> Working data:
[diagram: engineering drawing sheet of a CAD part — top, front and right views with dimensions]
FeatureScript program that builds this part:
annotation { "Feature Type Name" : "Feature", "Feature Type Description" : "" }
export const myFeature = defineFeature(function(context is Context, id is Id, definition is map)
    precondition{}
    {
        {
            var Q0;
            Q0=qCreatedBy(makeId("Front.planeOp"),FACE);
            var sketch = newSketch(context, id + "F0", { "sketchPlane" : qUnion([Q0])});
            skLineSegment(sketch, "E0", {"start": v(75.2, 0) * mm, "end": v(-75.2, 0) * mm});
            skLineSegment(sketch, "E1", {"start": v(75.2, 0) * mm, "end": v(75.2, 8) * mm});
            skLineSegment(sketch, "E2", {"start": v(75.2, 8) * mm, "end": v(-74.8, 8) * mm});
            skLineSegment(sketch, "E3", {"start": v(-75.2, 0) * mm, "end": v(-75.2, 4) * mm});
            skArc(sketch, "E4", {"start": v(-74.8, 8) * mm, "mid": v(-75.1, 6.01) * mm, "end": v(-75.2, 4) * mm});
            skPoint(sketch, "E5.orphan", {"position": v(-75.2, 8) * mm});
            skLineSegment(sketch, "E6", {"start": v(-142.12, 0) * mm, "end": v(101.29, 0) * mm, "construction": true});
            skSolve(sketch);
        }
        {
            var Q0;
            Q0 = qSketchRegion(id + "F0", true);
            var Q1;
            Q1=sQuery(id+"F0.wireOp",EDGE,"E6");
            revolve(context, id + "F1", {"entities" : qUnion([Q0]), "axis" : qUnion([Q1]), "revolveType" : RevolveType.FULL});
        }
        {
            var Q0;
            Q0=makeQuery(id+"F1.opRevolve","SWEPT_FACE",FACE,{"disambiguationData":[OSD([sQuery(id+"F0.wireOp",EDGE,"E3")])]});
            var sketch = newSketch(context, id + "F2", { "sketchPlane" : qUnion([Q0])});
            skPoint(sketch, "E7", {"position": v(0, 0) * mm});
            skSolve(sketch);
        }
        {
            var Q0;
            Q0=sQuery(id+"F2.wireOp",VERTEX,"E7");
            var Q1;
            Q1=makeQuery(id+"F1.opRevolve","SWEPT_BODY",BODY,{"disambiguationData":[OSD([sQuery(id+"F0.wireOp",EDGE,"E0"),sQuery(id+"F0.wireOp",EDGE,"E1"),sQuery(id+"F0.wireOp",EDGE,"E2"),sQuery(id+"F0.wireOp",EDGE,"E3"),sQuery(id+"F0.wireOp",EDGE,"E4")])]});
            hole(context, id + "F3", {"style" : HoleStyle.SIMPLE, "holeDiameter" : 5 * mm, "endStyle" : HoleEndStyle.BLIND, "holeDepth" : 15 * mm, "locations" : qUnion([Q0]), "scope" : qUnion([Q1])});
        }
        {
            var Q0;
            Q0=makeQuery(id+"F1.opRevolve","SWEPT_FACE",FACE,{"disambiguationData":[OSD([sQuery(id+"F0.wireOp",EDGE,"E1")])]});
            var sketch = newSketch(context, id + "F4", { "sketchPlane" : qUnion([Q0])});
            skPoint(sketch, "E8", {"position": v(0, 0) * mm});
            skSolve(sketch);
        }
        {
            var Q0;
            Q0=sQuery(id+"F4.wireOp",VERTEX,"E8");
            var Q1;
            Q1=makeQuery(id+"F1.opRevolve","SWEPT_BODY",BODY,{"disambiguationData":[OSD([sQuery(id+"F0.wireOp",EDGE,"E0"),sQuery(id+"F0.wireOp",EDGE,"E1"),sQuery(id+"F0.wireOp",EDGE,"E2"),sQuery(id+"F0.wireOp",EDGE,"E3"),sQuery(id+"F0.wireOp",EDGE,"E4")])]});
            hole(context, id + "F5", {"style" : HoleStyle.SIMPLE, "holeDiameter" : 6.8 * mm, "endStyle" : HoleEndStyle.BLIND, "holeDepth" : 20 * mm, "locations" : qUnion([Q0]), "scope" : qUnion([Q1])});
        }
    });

> Instructions to follow: Reproduce, character for character, the stretch from the start of the entries through the line containing "v(-75.1, 6.01) *", including both ends.

> Result:
[diagram: engineering drawing sheet of a CAD part — top, front and right views with dimensions]
FeatureScript program that builds this part:
annotation { "Feature Type Name" : "Feature", "Feature Type Description" : "" }
export const myFeature = defineFeature(function(context is Context, id is Id, definition is map)
    precondition{}
    {
        {
            var Q0;
            Q0=qCreatedBy(makeId("Front.planeOp"),FACE);
            var sketch = newSketch(context, id + "F0", { "sketchPlane" : qUnion([Q0])});
            skLineSegment(sketch, "E0", {"start": v(75.2, 0) * mm, "end": v(-75.2, 0) * mm});
            skLineSegment(sketch, "E1", {"start": v(75.2, 0) * mm, "end": v(75.2, 8) * mm});
            skLineSegment(sketch, "E2", {"start": v(75.2, 8) * mm, "end": v(-74.8, 8) * mm});
            skLineSegment(sketch, "E3", {"start": v(-75.2, 0) * mm, "end": v(-75.2, 4) * mm});
            skArc(sketch, "E4", {"start": v(-74.8, 8) * mm, "mid": v(-75.1, 6.01) * mm, "end": v(-75.2, 4) * mm});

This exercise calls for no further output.